◆ **What you have to do**
Please copy every line of the items below word for word, leaving out the pictures.

◆ **Dataset extract**
■ ■ ■ ■ ■ ■ ■
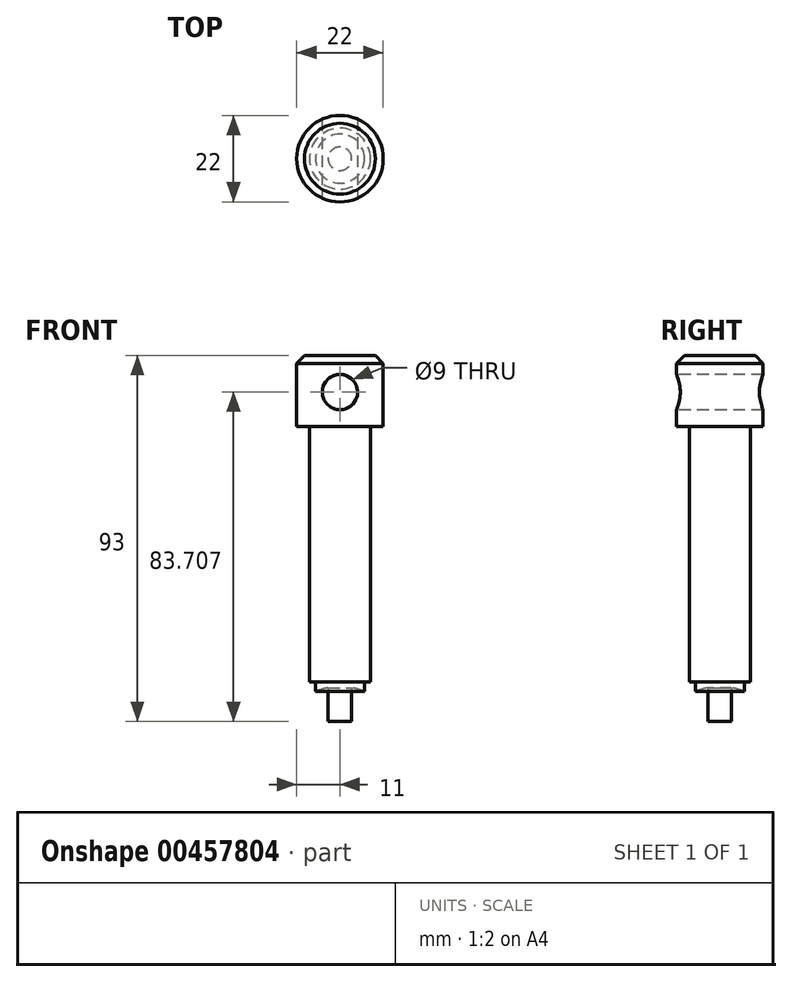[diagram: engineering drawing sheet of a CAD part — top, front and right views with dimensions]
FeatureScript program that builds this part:
annotation { "Feature Type Name" : "Feature", "Feature Type Description" : "" }
export const myFeature = defineFeature(function(context is Context, id is Id, definition is map)
    precondition{}
    {
        {
            var Q0;
            Q0=qCreatedBy(makeId("Front.planeOp"),FACE);
            var sketch = newSketch(context, id + "F0", { "sketchPlane" : qUnion([Q0])});
            skLineSegment(sketch, "E0", {"start": v(0, -22.96) * mm, "end": v(0, 110.83) * mm, "construction": true});
            skLineSegment(sketch, "E1", {"start": v(-9, 93) * mm, "end": v(0, 93) * mm});
            skLineSegment(sketch, "E2", {"start": v(-9, 93) * mm, "end": v(-11, 91) * mm});
            skLineSegment(sketch, "E3", {"start": v(-11, 91) * mm, "end": v(-11, 75) * mm});
            skLineSegment(sketch, "E4", {"start": v(-11, 75) * mm, "end": v(-7.75, 75) * mm});
            skLineSegment(sketch, "E5", {"start": v(-7.75, 75) * mm, "end": v(-7.75, 10) * mm});
            skLineSegment(sketch, "E6", {"start": v(-7.75, 10) * mm, "end": v(-6.25, 10) * mm});
            skLineSegment(sketch, "E7", {"start": v(-6.25, 10) * mm, "end": v(-6.25, 7.65) * mm});
            skLineSegment(sketch, "E8", {"start": v(-3, 8.57) * mm, "end": v(-3, 0) * mm});
            skLineSegment(sketch, "E9", {"start": v(-3, 0) * mm, "end": v(0, 0) * mm});
            skLineSegment(sketch, "E10", {"start": v(-7.75, 73) * mm, "end": v(0, 73) * mm, "construction": true});
            skArc(sketch, "E11", {"start": v(-3, 8.57) * mm, "mid": v(-4.65, 8.2) * mm, "end": v(-6.25, 7.65) * mm});
            skLineSegment(sketch, "E12", {"start": v(0, 93) * mm, "end": v(0, 0) * mm});
            skSolve(sketch);
        }
        {
            var Q0;
            Q0=makeQuery(id+"F0.imprint","IMPRINT",FACE,{"disambiguationData":[TD([[makeQuery(id+"F0.imprint","IMPRINT",EDGE,{"derivedFrom":sQuery(id+"F0.wireOp",EDGE,"E1")}),-1.0]])]});
            var Q1;
            Q1=sQuery(id+"F0.wireOp",EDGE,"E0");
            revolve(context, id + "F1", {"entities" : qUnion([Q0]), "axis" : qUnion([Q1]), "revolveType" : RevolveType.FULL});
        }
        {
            var Q0;
            Q0=qCreatedBy(makeId("Front.planeOp"),FACE);
            var sketch = newSketch(context, id + "F2", { "sketchPlane" : qUnion([Q0])});
            skCircle(sketch, "E13", {"center": v(0, 83.7) * mm, "radius": 4.5 * mm});
            skSolve(sketch);
        }
        {
            var Q0;
            Q0 = qSketchRegion(id + "F2", true);
            extrude(context, id + "F3", {"entities" : qUnion([Q0]), "operationType" : NewBodyOperationType.REMOVE, "endBound" : BoundingType.THROUGH_ALL, "oppositeDirection" : true, "depth" : 25 * mm, "hasSecondDirection" : true, "secondDirectionBound" : BoundingType.THROUGH_ALL, "secondDirectionOppositeDirection" : false, "secondDirectionDepth" : 25 * mm});
        }
    });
■ ■ ■ ■ ■ ■ ■
◆ **Response to this task**
[diagram: engineering drawing sheet of a CAD part — top, front and right views with dimensions]
FeatureScript program that builds this part:
annotation { "Feature Type Name" : "Feature", "Feature Type Description" : "" }
export const myFeature = defineFeature(function(context is Context, id is Id, definition is map)
    precondition{}
    {
        {
            var Q0;
            Q0=qCreatedBy(makeId("Front.planeOp"),FACE);
            var sketch = newSketch(context, id + "F0", { "sketchPlane" : qUnion([Q0])});
            skLineSegment(sketch, "E0", {"start": v(0, -22.96) * mm, "end": v(0, 110.83) * mm, "construction": true});
            skLineSegment(sketch, "E1", {"start": v(-9, 93) * mm, "end": v(0, 93) * mm});
            skLineSegment(sketch, "E2", {"start": v(-9, 93) * mm, "end": v(-11, 91) * mm});
            skLineSegment(sketch, "E3", {"start": v(-11, 91) * mm, "end": v(-11, 75) * mm});
            skLineSegment(sketch, "E4", {"start": v(-11, 75) * mm, "end": v(-7.75, 75) * mm});
            skLineSegment(sketch, "E5", {"start": v(-7.75, 75) * mm, "end": v(-7.75, 10) * mm});
            skLineSegment(sketch, "E6", {"start": v(-7.75, 10) * mm, "end": v(-6.25, 10) * mm});
            skLineSegment(sketch, "E7", {"start": v(-6.25, 10) * mm, "end": v(-6.25, 7.65) * mm});
            skLineSegment(sketch, "E8", {"start": v(-3, 8.57) * mm, "end": v(-3, 0) * mm});
            skLineSegment(sketch, "E9", {"start": v(-3, 0) * mm, "end": v(0, 0) * mm});
            skLineSegment(sketch, "E10", {"start": v(-7.75, 73) * mm, "end": v(0, 73) * mm, "construction": true});
            skArc(sketch, "E11", {"start": v(-3, 8.57) * mm, "mid": v(-4.65, 8.2) * mm, "end": v(-6.25, 7.65) * mm});
            skLineSegment(sketch, "E12", {"start": v(0, 93) * mm, "end": v(0, 0) * mm});
            skSolve(sketch);
        }
        {
            var Q0;
            Q0=makeQuery(id+"F0.imprint","IMPRINT",FACE,{"disambiguationData":[TD([[makeQuery(id+"F0.imprint","IMPRINT",EDGE,{"derivedFrom":sQuery(id+"F0.wireOp",EDGE,"E1")}),-1.0]])]});
            var Q1;
            Q1=sQuery(id+"F0.wireOp",EDGE,"E0");
            revolve(context, id + "F1", {"entities" : qUnion([Q0]), "axis" : qUnion([Q1]), "revolveType" : RevolveType.FULL});
        }
        {
            var Q0;
            Q0=qCreatedBy(makeId("Front.planeOp"),FACE);
            var sketch = newSketch(context, id + "F2", { "sketchPlane" : qUnion([Q0])});
            skCircle(sketch, "E13", {"center": v(0, 83.7) * mm, "radius": 4.5 * mm});
            skSolve(sketch);
        }
        {
            var Q0;
            Q0 = qSketchRegion(id + "F2", true);
            extrude(context, id + "F3", {"entities" : qUnion([Q0]), "operationType" : NewBodyOperationType.REMOVE, "endBound" : BoundingType.THROUGH_ALL, "oppositeDirection" : true, "depth" : 25 * mm, "hasSecondDirection" : true, "secondDirectionBound" : BoundingType.THROUGH_ALL, "secondDirectionOppositeDirection" : false, "secondDirectionDepth" : 25 * mm});
        }
    });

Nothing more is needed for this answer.